Table 13 – Event colligation multiple indicator decision rules
• When multiple indicators occur on the same day, if these are the same incident then they are joined together into the same event.
• When multiple indicators occur on the same day which are not exactly the same but are closely related, where logical, these should be joined together into the same event. For instance, if three new technical features are released on the same day, then these can be colligated into the same event. However, if there is a technical feature and a new pricing policy on the same day, then these should be considered separate events.
• When there is a series of indicators over differing dates that can be better considered as a single event, then these should also be joined into a single event. Here the decision rule is “do these indicators together cover a single event in relation to ecosystem emergence?” In general these incidents should not run over a long time period, say 4 months, but should be clustered around a number of closely spaced days. The date assigned should correspond to the emphasis of the event.
For instance, a series of articles in the press over a couple of days can be reduced to a single press event. Here the date of the event would the publication of the first article. Similarly a series of meetings and activities which result in a failed or successful funding or acquisition can be considered the one event, however here the date should be that which concludes the incident as all other lead to that date.
The third part of colligation concerns the analysis of the formal qualities of each event (Abbott, 1984). The first formal quality is duration, which has been discussed earlier, and is obviously an issue when there are events occurring at differing levels. The second formal quality is dispersion, where an event propagates from one level of analysis to another, and need to be carefully noted. However this is done, Abbott (1984) points out that the final colligation should be coherent in both its limitation to the level of analysis and by extension to the participants in the event, and the pattern of links between events must be closed, although external antecedent events may be allowed. Here event duration was noted on each event.

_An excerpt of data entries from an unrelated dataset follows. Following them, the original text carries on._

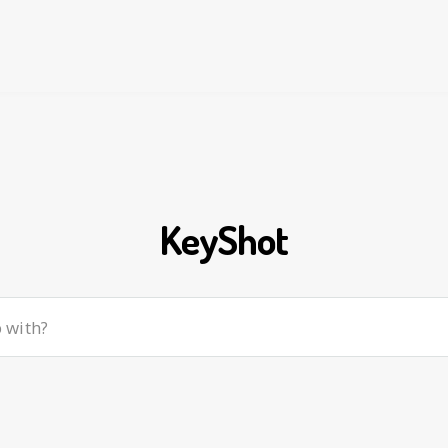
KeyShot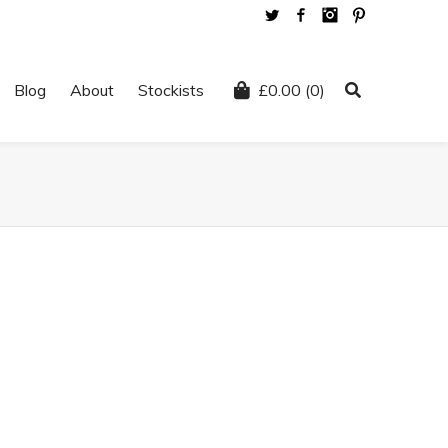
Twitter
Facebook
Instagram
Pinterest
Blog
About
Stockists
£
0.00
(0)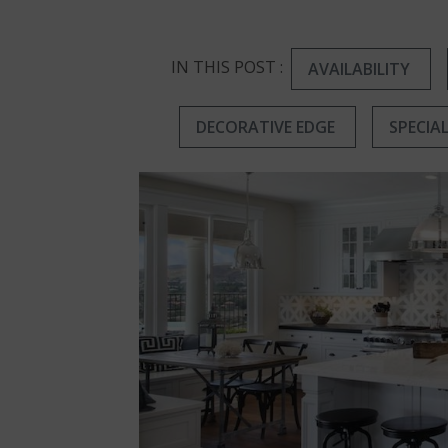
IN THIS POST :
AVAILABILITY
DECORATIVE EDGE
SPECIA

Table 14 below details the number of events colligated for each case.
Table 14 – Event and incident counts
Amazon eBay Facebook Google Salesforce Wikipedia
Incidents 1246 796 888 918 941 1005
Events 674 483 520 568 721 710
As can be observed, the dispersion between the numbers of events for each case has decreased as compared to the dispersion for incidents. Again, it is important to emphasise that the list of events is only a sample of the events that can be identified.